Page images and extracted text

|---|

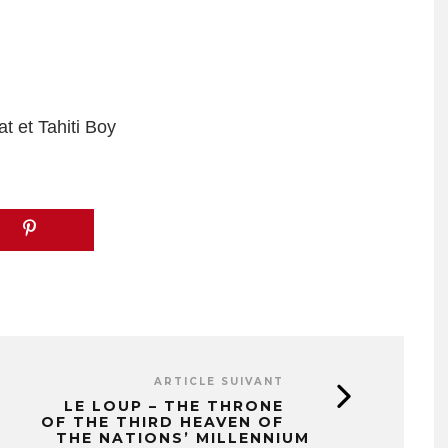
 et Tahiti Boy
ARTICLE SUIVANT
LE LOUP – THE THRONE
OF THE THIRD HEAVEN OF
THE NATIONS’ MILLENNIUM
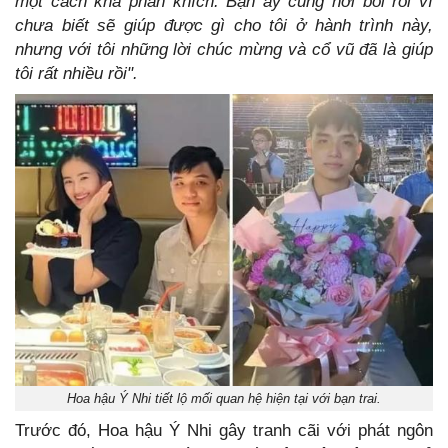
một cách khá phấn khích. Bạn ấy cũng hơi bối rối vì
chưa biết sẽ giúp được gì cho tôi ở hành trình này,
nhưng với tôi những lời chúc mừng và cổ vũ đã là giúp
tôi rất nhiều rồi".
Hoa hậu Ý Nhi tiết lộ mối quan hệ hiện tại với bạn trai.
Trước đó, Hoa hậu Ý Nhi gây tranh cãi với phát ngôn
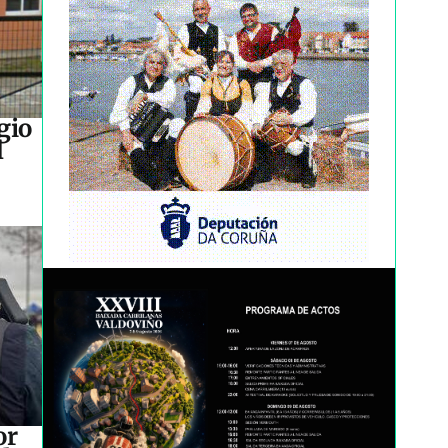
gio
l
or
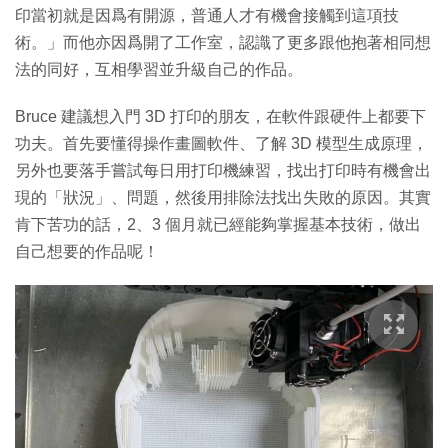
印當初就是因爲有開源，普通人才有機會接觸到這項技
術。」而他亦因爲開了工作室，認識了更多跟他抱著相同想
法的同好，互相學習並升級自己的作品。
Bruce 建議想入門 3D 打印的朋友，在軟件跟硬件上都要下
功夫。首先要懂得操作畫圖軟件、了解 3D 模型生成原理，
另外也要落手嘗試每日用打印機練習，找出打印時有機會出
現的「狀況」、問題，然後用排除法找出失敗的原因。其實
肯下苦功的話，2、3 個月就已經能夠掌握基本技術，做出
自己想要的作品呢！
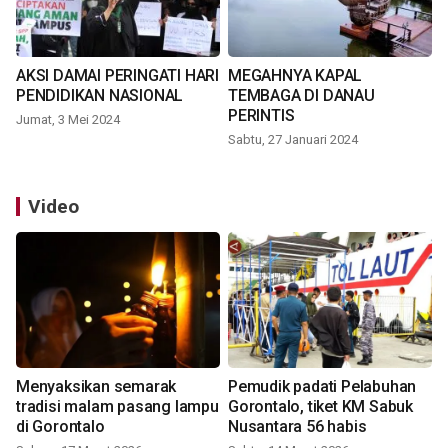
AKSI DAMAI PERINGATI HARI
MEGAHNYA KAPAL
PENDIDIKAN NASIONAL
TEMBAGA DI DANAU
PERINTIS
Jumat, 3 Mei 2024
Sabtu, 27 Januari 2024
Video
Menyaksikan semarak
Pemudik padati Pelabuhan
tradisi malam pasang lampu
Gorontalo, tiket KM Sabuk
di Gorontalo
Nusantara 56 habis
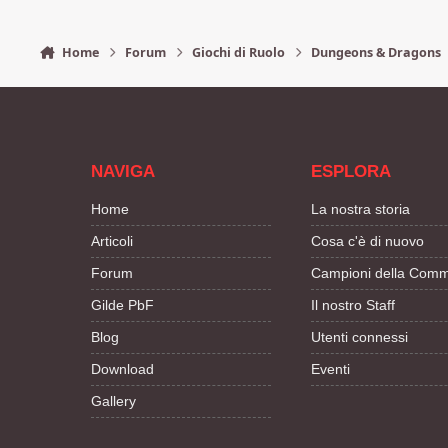
Home
Forum
Giochi di Ruolo
Dungeons & Dragons
NAVIGA
ESPLORA
Home
La nostra storia
Articoli
Cosa c'è di nuovo
Forum
Campioni della Comm
Gilde PbF
Il nostro Staff
Blog
Utenti connessi
Download
Eventi
Gallery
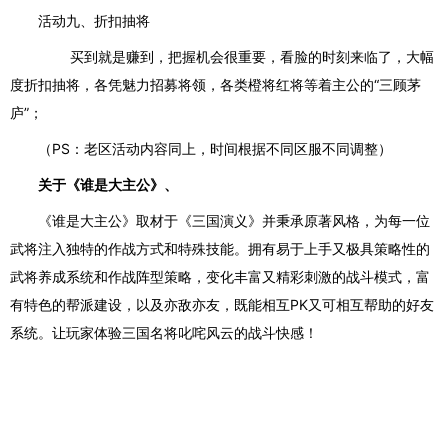
活动九、折扣抽将
买到就是赚到，把握机会很重要，看脸的时刻来临了，大幅
度折扣抽将，各凭魅力招募将领，各类
橙将红将
等着主公的
“三顾茅
庐”；
（
PS：老区活动内容同上，时间根据不同区服不同调整）
关于《谁是大主公》、
《谁是大主公》
取材于《三国演义》并秉承原著风格，为每一位
武将注入独特的作战方式和特殊技能。拥有易于上手又极具策略性的
武将养成系统和作战阵型策略，变化丰富又精彩刺激的战斗模式，富
有特色的
帮派
建设，以及亦敌亦友，既能相互
PK又可相互帮助的好友
系统。让玩家体验三国名将叱咤风云的战斗快感！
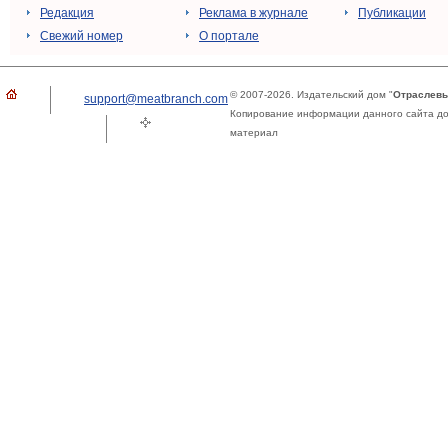
Редакция
Реклама в журнале
Публикации
Свежий номер
О портале
© 2007-2026. Издательский дом "
Отраслевы
support@meatbranch.com
Копирование информации данного сайта доп
материал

|---|

**AIM OF THE EXERCISE:** The expected answer is the complete set of entries, copied verbatim, with no pictures.

**RESPONSE BELOW:**
 et Tahiti Boy
ARTICLE SUIVANT
LE LOUP – THE THRONE
OF THE THIRD HEAVEN OF
THE NATIONS’ MILLENNIUM
một cách khá phấn khích. Bạn ấy cũng hơi bối rối vì
chưa biết sẽ giúp được gì cho tôi ở hành trình này,
nhưng với tôi những lời chúc mừng và cổ vũ đã là giúp
tôi rất nhiều rồi".
Hoa hậu Ý Nhi tiết lộ mối quan hệ hiện tại với bạn trai.
Trước đó, Hoa hậu Ý Nhi gây tranh cãi với phát ngôn
gio
l
or
印當初就是因爲有開源，普通人才有機會接觸到這項技
術。」而他亦因爲開了工作室，認識了更多跟他抱著相同想
法的同好，互相學習並升級自己的作品。
Bruce 建議想入門 3D 打印的朋友，在軟件跟硬件上都要下
功夫。首先要懂得操作畫圖軟件、了解 3D 模型生成原理，
另外也要落手嘗試每日用打印機練習，找出打印時有機會出
現的「狀況」、問題，然後用排除法找出失敗的原因。其實
肯下苦功的話，2、3 個月就已經能夠掌握基本技術，做出
自己想要的作品呢！
AKSI DAMAI PERINGATI HARI
MEGAHNYA KAPAL
PENDIDIKAN NASIONAL
TEMBAGA DI DANAU
PERINTIS
Jumat, 3 Mei 2024
Sabtu, 27 Januari 2024
Video
Menyaksikan semarak
Pemudik padati Pelabuhan
tradisi malam pasang lampu
Gorontalo, tiket KM Sabuk
di Gorontalo
Nusantara 56 habis
Home
Forum
Giochi di Ruolo
Dungeons & Dragons
NAVIGA
ESPLORA
Home
La nostra storia
Articoli
Cosa c'è di nuovo
Forum
Campioni della Comm
Gilde PbF
Il nostro Staff
Blog
Utenti connessi
Download
Eventi
Gallery
活动九、折扣抽将
买到就是赚到，把握机会很重要，看脸的时刻来临了，大幅
度折扣抽将，各凭魅力招募将领，各类
橙将红将
等着主公的
“三顾茅
庐”；
（
PS：老区活动内容同上，时间根据不同区服不同调整）
关于《谁是大主公》、
《谁是大主公》
取材于《三国演义》并秉承原著风格，为每一位
武将注入独特的作战方式和特殊技能。拥有易于上手又极具策略性的
武将养成系统和作战阵型策略，变化丰富又精彩刺激的战斗模式，富
有特色的
帮派
建设，以及亦敌亦友，既能相互
PK又可相互帮助的好友
系统。让玩家体验三国名将叱咤风云的战斗快感！
Редакция
Реклама в журнале
Публикации
Свежий номер
О портале
© 2007-2026. Издательский дом "
Отраслевы
support@meatbranch.com
Копирование информации данного сайта доп
материал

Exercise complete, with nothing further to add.